**THE PROBLEM**
Scan the listing below for lines with the word "root". Report how many there are, as a number alone.

== LISTED ENTRIES

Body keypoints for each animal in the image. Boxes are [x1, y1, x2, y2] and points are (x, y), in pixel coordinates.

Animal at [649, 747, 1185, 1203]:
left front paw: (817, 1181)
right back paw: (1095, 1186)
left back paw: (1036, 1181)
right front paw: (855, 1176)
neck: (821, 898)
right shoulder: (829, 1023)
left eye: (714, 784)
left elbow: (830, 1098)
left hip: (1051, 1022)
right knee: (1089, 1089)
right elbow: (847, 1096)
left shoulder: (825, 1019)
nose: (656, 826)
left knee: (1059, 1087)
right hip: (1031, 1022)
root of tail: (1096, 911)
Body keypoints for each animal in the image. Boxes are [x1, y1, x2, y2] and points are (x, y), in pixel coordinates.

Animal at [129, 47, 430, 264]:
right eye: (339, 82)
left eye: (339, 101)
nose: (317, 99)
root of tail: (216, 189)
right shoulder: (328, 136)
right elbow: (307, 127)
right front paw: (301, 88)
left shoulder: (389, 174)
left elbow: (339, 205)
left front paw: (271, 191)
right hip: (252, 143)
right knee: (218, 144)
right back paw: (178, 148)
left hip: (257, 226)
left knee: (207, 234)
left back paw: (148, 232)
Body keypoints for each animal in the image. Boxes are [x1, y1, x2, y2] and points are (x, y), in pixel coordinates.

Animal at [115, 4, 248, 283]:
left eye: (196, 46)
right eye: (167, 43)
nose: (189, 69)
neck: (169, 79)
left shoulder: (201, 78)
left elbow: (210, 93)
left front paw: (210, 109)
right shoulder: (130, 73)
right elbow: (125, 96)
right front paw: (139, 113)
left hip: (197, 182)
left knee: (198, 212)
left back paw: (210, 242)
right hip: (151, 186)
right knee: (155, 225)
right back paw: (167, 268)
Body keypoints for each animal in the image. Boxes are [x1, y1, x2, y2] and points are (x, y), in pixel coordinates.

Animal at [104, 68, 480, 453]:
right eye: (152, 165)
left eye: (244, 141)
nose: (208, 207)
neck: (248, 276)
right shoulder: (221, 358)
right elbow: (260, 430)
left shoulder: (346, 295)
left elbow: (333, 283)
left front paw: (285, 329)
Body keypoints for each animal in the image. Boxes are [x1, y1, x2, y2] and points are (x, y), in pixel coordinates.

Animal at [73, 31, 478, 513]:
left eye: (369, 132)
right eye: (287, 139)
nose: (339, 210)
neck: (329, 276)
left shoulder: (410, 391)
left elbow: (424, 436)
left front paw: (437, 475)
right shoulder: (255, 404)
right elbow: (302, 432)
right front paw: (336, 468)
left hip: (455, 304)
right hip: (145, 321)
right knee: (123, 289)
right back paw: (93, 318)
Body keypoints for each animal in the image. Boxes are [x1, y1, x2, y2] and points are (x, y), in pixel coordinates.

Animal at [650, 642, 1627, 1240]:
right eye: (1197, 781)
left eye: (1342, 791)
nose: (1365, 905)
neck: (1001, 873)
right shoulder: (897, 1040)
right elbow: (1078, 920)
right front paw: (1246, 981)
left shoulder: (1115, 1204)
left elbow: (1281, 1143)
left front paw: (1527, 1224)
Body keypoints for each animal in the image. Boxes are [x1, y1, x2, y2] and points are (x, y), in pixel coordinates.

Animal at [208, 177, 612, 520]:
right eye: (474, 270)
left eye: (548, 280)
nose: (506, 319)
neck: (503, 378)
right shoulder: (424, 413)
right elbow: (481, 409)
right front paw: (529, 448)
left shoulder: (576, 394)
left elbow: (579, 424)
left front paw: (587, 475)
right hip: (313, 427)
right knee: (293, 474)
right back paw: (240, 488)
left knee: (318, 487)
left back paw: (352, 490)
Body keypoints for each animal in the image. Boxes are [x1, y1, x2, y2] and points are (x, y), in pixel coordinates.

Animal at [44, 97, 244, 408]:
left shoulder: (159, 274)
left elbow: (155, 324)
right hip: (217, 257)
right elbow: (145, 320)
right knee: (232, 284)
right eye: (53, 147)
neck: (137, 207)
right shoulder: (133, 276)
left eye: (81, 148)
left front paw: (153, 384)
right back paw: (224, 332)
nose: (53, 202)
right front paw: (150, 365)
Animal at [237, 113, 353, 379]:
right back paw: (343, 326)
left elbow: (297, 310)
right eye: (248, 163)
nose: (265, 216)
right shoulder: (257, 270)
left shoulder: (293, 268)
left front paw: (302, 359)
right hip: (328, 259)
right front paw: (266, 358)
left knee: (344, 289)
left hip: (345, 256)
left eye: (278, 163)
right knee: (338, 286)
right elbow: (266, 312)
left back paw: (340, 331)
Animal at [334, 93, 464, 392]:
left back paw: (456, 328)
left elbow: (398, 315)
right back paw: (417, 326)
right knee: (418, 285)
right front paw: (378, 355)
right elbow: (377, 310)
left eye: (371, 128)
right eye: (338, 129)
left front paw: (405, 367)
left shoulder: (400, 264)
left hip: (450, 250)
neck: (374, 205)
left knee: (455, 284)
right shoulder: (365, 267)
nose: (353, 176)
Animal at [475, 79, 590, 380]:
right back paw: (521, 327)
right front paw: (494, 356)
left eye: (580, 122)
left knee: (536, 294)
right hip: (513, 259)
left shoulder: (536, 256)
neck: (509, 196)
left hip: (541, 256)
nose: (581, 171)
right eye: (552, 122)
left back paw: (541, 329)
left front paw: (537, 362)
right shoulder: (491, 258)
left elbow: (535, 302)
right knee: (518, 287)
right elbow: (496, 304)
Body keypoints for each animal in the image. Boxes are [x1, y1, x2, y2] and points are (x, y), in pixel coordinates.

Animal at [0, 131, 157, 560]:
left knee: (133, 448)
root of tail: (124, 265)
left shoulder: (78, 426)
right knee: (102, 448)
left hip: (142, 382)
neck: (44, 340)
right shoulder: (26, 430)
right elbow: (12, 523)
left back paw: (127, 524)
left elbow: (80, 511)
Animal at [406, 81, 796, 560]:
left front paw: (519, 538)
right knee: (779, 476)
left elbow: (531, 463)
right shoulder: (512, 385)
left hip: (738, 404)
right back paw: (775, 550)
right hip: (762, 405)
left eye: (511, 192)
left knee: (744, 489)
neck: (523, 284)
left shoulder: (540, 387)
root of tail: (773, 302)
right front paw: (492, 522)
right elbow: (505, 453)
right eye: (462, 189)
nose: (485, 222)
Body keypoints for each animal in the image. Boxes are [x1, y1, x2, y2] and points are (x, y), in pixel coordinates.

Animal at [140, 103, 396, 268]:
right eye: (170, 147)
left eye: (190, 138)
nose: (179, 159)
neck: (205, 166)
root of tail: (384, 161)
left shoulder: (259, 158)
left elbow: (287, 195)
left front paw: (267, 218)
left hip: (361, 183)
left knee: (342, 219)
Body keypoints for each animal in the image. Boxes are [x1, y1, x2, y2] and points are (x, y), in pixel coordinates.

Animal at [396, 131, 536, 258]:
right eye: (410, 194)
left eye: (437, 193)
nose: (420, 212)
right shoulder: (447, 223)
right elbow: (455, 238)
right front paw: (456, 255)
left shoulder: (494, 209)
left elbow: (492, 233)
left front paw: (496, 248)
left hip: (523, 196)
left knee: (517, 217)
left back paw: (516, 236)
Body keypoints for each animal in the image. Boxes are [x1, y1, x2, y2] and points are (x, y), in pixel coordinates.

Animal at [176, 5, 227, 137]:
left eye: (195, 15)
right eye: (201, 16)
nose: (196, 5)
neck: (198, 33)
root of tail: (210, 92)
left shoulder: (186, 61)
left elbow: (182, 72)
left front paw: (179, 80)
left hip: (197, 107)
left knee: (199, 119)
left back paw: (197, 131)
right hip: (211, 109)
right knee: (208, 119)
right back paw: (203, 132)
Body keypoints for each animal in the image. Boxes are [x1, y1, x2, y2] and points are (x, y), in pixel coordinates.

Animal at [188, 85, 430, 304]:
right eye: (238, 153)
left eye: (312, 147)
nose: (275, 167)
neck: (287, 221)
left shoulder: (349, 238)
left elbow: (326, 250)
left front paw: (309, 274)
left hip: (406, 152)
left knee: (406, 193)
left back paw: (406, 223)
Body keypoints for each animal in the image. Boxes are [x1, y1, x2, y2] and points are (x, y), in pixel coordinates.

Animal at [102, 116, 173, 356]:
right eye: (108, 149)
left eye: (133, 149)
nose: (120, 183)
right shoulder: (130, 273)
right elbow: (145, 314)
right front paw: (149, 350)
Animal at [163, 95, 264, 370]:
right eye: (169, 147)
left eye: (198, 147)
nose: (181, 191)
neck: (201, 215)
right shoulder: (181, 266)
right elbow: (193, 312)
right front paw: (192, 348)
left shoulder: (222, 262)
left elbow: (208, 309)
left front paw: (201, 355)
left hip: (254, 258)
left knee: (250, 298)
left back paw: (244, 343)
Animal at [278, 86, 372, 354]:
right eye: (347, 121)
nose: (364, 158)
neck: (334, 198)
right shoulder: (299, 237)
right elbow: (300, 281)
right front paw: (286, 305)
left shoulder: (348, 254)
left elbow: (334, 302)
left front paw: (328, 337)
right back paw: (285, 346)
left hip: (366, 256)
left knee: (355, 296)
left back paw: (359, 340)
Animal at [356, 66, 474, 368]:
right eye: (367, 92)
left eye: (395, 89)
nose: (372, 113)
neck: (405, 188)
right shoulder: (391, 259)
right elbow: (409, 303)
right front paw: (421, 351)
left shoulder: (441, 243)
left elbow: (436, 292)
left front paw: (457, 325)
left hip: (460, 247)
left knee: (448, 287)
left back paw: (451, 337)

====

**TASK OUTPUT**
6